DATA RECORDS:
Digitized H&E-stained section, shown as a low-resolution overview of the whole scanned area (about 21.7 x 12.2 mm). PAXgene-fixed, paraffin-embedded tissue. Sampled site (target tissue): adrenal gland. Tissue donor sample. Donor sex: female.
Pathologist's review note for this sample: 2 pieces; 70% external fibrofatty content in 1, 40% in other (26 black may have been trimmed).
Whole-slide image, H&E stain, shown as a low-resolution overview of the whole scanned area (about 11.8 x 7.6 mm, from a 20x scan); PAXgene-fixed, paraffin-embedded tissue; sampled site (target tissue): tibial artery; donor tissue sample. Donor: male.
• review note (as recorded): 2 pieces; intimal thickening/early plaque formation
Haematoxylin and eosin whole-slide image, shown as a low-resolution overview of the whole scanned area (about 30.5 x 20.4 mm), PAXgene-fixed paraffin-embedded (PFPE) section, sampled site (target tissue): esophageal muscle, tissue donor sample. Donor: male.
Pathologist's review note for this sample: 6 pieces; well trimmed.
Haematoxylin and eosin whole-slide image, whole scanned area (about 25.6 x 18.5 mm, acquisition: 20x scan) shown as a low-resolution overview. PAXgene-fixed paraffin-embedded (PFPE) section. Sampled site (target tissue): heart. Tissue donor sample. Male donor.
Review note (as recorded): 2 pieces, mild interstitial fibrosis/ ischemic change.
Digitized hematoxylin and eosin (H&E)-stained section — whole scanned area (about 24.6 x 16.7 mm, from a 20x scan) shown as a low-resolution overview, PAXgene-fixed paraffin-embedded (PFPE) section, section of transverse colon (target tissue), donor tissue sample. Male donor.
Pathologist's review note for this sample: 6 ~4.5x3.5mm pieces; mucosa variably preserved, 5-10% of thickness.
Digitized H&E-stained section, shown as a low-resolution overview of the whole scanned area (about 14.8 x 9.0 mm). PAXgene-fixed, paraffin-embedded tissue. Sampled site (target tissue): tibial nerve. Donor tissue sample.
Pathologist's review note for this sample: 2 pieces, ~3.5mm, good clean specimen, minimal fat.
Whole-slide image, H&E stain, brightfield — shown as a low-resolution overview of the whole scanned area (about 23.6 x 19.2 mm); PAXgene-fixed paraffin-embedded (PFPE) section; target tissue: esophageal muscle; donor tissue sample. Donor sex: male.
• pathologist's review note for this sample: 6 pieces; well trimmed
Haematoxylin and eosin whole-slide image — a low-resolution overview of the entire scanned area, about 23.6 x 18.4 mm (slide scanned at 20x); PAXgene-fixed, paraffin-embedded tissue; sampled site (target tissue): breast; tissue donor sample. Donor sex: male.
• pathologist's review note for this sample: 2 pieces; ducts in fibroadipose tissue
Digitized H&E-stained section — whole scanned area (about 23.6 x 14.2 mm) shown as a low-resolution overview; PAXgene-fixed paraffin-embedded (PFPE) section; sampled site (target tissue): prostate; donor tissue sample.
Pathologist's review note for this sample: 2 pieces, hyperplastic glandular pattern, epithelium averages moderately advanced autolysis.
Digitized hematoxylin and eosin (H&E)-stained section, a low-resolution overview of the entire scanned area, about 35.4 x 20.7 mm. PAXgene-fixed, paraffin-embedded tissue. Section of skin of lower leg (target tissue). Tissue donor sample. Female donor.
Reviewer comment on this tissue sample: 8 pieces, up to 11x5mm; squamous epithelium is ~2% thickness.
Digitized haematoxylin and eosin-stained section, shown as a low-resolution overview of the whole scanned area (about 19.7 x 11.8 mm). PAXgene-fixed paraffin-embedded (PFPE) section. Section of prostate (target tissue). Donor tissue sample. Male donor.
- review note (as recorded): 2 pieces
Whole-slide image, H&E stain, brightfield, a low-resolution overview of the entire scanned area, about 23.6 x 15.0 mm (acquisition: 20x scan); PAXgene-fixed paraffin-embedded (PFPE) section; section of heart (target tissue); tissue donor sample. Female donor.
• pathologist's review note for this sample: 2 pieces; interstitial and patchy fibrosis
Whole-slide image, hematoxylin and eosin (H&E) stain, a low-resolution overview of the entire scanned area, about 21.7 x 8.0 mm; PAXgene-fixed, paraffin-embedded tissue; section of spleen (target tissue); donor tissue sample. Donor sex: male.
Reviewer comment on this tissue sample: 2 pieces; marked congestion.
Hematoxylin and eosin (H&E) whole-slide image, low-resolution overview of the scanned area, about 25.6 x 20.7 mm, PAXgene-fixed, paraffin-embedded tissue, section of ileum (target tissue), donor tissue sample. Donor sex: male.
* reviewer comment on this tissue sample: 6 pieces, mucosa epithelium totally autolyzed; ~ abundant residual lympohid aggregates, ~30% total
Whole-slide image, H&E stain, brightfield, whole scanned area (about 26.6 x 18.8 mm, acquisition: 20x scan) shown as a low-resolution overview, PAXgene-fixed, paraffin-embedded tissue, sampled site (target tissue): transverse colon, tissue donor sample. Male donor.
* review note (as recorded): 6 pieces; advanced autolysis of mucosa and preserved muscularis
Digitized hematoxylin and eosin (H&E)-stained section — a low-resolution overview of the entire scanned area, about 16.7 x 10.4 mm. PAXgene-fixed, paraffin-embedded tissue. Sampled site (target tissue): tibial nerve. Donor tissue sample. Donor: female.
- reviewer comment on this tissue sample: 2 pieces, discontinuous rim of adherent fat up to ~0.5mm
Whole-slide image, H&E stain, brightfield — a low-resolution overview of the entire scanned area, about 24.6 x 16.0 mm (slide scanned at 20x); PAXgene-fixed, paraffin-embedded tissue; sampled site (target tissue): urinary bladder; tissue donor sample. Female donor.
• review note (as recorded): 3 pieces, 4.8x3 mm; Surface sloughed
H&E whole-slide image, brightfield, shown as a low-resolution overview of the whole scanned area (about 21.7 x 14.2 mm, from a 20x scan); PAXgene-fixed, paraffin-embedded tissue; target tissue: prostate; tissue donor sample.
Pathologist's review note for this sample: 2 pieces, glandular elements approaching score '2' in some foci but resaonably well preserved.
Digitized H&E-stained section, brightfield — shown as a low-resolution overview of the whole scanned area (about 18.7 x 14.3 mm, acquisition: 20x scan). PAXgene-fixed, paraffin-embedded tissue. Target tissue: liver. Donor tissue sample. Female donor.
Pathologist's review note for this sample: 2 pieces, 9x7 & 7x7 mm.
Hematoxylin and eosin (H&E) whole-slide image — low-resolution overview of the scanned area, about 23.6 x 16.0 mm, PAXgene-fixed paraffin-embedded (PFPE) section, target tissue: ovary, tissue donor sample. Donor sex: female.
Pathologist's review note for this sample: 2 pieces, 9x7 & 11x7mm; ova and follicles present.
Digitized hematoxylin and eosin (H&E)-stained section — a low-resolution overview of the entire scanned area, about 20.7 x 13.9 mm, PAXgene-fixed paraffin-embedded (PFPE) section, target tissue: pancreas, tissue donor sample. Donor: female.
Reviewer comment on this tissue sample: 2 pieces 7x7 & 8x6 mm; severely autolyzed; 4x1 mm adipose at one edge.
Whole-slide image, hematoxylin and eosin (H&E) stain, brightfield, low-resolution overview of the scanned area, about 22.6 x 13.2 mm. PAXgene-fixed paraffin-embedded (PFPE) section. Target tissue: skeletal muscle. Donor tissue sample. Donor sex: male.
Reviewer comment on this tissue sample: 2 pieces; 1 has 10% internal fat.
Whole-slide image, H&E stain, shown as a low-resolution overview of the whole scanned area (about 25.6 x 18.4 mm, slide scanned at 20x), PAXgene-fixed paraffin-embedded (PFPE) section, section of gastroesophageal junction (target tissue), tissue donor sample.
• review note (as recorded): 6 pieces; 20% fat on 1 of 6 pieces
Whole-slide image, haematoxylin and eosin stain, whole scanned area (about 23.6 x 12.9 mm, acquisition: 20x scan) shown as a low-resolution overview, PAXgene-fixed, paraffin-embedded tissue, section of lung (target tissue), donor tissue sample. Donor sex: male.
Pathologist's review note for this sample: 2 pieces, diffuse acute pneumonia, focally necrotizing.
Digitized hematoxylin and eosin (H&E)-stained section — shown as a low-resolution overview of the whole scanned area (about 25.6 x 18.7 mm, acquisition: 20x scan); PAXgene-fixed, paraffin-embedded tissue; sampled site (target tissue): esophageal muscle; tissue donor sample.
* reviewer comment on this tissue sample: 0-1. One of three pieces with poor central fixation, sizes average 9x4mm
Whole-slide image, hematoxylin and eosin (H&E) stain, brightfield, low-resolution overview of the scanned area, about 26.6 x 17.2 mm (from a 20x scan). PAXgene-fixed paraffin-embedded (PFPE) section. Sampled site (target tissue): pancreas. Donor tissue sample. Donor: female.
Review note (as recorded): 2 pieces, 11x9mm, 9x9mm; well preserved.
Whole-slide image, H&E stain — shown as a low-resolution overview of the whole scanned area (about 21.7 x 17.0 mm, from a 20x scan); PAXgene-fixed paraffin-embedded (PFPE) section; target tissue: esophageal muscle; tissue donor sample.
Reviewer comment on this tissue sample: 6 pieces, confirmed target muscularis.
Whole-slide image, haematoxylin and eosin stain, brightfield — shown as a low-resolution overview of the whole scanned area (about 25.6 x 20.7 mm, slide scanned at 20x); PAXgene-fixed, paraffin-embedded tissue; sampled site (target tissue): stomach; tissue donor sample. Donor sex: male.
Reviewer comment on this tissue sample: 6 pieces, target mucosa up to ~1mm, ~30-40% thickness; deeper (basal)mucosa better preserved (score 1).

PROBLEM DESCRIPTION:
Looking at the data above, return every line from the one with "Haematoxylin and eosin whole-slide image —" down to the one with "- review note (as recorded): 2 pieces", exactly and inclusively.

ANSWER BOX:
Haematoxylin and eosin whole-slide image — a low-resolution overview of the entire scanned area, about 23.6 x 18.4 mm (slide scanned at 20x); PAXgene-fixed, paraffin-embedded tissue; sampled site (target tissue): breast; tissue donor sample. Donor sex: male.
• pathologist's review note for this sample: 2 pieces; ducts in fibroadipose tissue
Digitized H&E-stained section — whole scanned area (about 23.6 x 14.2 mm) shown as a low-resolution overview; PAXgene-fixed paraffin-embedded (PFPE) section; sampled site (target tissue): prostate; donor tissue sample.
Pathologist's review note for this sample: 2 pieces, hyperplastic glandular pattern, epithelium averages moderately advanced autolysis.
Digitized hematoxylin and eosin (H&E)-stained section, a low-resolution overview of the entire scanned area, about 35.4 x 20.7 mm. PAXgene-fixed, paraffin-embedded tissue. Section of skin of lower leg (target tissue). Tissue donor sample. Female donor.
Reviewer comment on this tissue sample: 8 pieces, up to 11x5mm; squamous epithelium is ~2% thickness.
Digitized haematoxylin and eosin-stained section, shown as a low-resolution overview of the whole scanned area (about 19.7 x 11.8 mm). PAXgene-fixed paraffin-embedded (PFPE) section. Section of prostate (target tissue). Donor tissue sample. Male donor.
- review note (as recorded): 2 pieces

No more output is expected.